SUPPLIED ENTRIES =>
[Start of section]
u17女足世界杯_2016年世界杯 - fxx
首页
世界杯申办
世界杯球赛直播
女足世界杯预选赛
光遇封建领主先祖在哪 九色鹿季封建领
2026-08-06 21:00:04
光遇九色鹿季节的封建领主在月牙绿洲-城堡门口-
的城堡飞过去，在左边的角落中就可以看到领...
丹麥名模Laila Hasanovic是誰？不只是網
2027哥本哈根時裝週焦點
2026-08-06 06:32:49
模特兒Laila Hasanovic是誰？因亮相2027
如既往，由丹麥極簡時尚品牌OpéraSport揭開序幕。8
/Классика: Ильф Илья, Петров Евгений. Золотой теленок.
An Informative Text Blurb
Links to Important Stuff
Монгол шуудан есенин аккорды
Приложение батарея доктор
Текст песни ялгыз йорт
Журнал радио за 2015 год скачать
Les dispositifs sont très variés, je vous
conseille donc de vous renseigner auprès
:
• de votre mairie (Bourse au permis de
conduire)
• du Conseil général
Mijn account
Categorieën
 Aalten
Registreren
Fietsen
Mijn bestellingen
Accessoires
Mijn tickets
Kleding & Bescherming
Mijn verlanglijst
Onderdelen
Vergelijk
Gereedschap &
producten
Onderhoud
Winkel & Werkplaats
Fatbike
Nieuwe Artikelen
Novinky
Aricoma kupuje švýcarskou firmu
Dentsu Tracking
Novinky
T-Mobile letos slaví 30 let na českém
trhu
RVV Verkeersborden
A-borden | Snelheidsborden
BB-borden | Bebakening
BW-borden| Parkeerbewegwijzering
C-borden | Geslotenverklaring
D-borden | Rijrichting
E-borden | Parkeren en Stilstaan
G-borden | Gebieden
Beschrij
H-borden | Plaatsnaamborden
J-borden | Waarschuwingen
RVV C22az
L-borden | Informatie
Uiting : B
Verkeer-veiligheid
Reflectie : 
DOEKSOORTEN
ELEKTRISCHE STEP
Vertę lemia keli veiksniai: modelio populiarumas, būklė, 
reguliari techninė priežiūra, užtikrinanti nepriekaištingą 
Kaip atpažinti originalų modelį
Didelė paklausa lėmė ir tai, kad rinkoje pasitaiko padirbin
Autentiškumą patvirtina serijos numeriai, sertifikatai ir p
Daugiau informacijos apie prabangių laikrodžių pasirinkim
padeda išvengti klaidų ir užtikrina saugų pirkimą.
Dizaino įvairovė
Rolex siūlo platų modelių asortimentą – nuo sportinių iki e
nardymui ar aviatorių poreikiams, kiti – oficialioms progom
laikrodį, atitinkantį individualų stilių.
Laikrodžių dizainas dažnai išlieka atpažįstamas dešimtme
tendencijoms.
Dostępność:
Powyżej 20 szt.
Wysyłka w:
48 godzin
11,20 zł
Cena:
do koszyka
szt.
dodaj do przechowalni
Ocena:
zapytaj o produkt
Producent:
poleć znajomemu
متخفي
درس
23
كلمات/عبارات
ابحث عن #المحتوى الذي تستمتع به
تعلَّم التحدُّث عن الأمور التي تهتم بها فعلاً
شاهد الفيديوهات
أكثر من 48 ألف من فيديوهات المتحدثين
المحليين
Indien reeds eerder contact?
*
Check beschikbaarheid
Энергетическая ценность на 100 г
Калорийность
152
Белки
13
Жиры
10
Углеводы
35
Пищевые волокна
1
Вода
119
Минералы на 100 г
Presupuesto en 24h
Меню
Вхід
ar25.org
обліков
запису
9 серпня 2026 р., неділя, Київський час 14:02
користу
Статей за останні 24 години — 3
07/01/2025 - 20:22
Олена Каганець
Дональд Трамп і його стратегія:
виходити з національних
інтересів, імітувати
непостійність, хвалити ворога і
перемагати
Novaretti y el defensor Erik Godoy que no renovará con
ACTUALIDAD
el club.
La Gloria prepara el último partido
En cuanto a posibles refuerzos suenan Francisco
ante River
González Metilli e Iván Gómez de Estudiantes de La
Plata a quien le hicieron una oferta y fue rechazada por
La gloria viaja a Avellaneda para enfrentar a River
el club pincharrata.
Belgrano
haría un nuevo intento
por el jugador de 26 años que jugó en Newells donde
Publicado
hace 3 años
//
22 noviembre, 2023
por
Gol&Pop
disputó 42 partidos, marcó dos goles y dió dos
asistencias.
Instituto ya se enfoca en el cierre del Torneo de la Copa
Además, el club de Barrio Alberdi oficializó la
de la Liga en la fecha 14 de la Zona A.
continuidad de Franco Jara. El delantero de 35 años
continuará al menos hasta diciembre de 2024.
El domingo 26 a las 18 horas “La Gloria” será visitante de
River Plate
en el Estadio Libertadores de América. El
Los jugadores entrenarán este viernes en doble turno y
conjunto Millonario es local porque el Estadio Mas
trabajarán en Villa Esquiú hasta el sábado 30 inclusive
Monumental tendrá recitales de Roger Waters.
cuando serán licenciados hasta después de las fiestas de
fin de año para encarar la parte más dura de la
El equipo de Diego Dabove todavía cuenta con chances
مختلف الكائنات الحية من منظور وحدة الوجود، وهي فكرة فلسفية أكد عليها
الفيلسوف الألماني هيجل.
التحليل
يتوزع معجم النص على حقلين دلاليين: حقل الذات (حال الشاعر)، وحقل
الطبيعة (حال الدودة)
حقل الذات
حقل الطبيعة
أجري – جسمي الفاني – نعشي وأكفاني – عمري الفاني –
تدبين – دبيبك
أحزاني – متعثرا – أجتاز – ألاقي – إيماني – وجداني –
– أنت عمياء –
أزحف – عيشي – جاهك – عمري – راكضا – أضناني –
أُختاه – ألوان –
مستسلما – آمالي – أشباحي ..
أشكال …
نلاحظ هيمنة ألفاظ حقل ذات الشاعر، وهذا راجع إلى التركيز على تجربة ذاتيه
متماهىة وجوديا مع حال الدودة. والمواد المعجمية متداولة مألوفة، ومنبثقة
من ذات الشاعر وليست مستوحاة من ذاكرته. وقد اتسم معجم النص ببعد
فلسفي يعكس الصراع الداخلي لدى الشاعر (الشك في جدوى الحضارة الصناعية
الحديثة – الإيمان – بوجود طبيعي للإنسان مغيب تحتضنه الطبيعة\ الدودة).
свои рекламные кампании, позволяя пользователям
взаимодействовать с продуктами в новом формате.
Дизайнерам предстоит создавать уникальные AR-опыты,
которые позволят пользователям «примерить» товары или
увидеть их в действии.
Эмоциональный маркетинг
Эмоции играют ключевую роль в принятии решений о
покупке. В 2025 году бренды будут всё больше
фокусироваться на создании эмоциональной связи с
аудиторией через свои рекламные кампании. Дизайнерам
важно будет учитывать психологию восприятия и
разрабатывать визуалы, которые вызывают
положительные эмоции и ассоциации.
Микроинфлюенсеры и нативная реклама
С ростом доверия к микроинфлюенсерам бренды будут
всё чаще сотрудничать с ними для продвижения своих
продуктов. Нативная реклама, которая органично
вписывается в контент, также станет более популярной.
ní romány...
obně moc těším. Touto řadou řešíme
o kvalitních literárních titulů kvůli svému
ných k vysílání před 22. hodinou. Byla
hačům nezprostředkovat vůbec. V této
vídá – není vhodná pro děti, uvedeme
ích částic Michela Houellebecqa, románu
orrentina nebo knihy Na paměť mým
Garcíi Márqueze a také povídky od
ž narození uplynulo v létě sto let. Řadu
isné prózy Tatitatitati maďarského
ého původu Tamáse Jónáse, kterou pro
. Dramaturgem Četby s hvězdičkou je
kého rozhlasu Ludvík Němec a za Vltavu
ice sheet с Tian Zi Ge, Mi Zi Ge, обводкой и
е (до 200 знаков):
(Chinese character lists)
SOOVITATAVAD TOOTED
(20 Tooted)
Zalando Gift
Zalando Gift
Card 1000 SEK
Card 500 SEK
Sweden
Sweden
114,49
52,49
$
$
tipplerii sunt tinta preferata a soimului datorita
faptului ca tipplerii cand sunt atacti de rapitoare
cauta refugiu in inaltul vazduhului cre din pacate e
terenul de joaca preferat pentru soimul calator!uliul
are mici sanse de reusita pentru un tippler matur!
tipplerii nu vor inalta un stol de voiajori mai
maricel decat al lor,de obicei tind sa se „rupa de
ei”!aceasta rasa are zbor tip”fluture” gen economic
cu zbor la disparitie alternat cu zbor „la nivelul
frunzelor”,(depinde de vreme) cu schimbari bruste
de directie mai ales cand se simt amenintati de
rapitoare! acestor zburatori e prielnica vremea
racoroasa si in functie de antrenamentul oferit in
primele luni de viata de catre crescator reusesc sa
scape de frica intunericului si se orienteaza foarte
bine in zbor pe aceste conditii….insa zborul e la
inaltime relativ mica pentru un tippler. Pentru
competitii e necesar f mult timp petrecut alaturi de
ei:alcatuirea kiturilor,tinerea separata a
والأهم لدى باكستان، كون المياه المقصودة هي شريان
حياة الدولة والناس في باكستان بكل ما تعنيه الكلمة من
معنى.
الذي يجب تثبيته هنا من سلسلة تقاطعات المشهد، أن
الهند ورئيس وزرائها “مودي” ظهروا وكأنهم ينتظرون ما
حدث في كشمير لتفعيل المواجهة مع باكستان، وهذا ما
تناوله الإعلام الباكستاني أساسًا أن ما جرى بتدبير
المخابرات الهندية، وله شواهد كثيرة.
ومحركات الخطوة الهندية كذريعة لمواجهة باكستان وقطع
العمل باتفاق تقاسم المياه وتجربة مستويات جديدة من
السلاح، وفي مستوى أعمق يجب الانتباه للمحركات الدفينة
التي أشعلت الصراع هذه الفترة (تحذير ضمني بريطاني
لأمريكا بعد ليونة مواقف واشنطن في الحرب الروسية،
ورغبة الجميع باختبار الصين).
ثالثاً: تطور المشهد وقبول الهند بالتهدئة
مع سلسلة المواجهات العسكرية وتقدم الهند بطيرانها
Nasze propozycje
[End of section]
GOAL OF THE EXERCISE => Word for word, restate the lines of the listing above starting at the line with "Журнал радио за 2015 год скачать" and ending at the line with "BB-borden | Bebakening", and nothing outside them.

EXERCISE RESPONSE =>
Журнал радио за 2015 год скачать
Les dispositifs sont très variés, je vous
conseille donc de vous renseigner auprès
:
• de votre mairie (Bourse au permis de
conduire)
• du Conseil général
Mijn account
Categorieën
 Aalten
Registreren
Fietsen
Mijn bestellingen
Accessoires
Mijn tickets
Kleding & Bescherming
Mijn verlanglijst
Onderdelen
Vergelijk
Gereedschap &
producten
Onderhoud
Winkel & Werkplaats
Fatbike
Nieuwe Artikelen
Novinky
Aricoma kupuje švýcarskou firmu
Dentsu Tracking
Novinky
T-Mobile letos slaví 30 let na českém
trhu
RVV Verkeersborden
A-borden | Snelheidsborden
BB-borden | Bebakening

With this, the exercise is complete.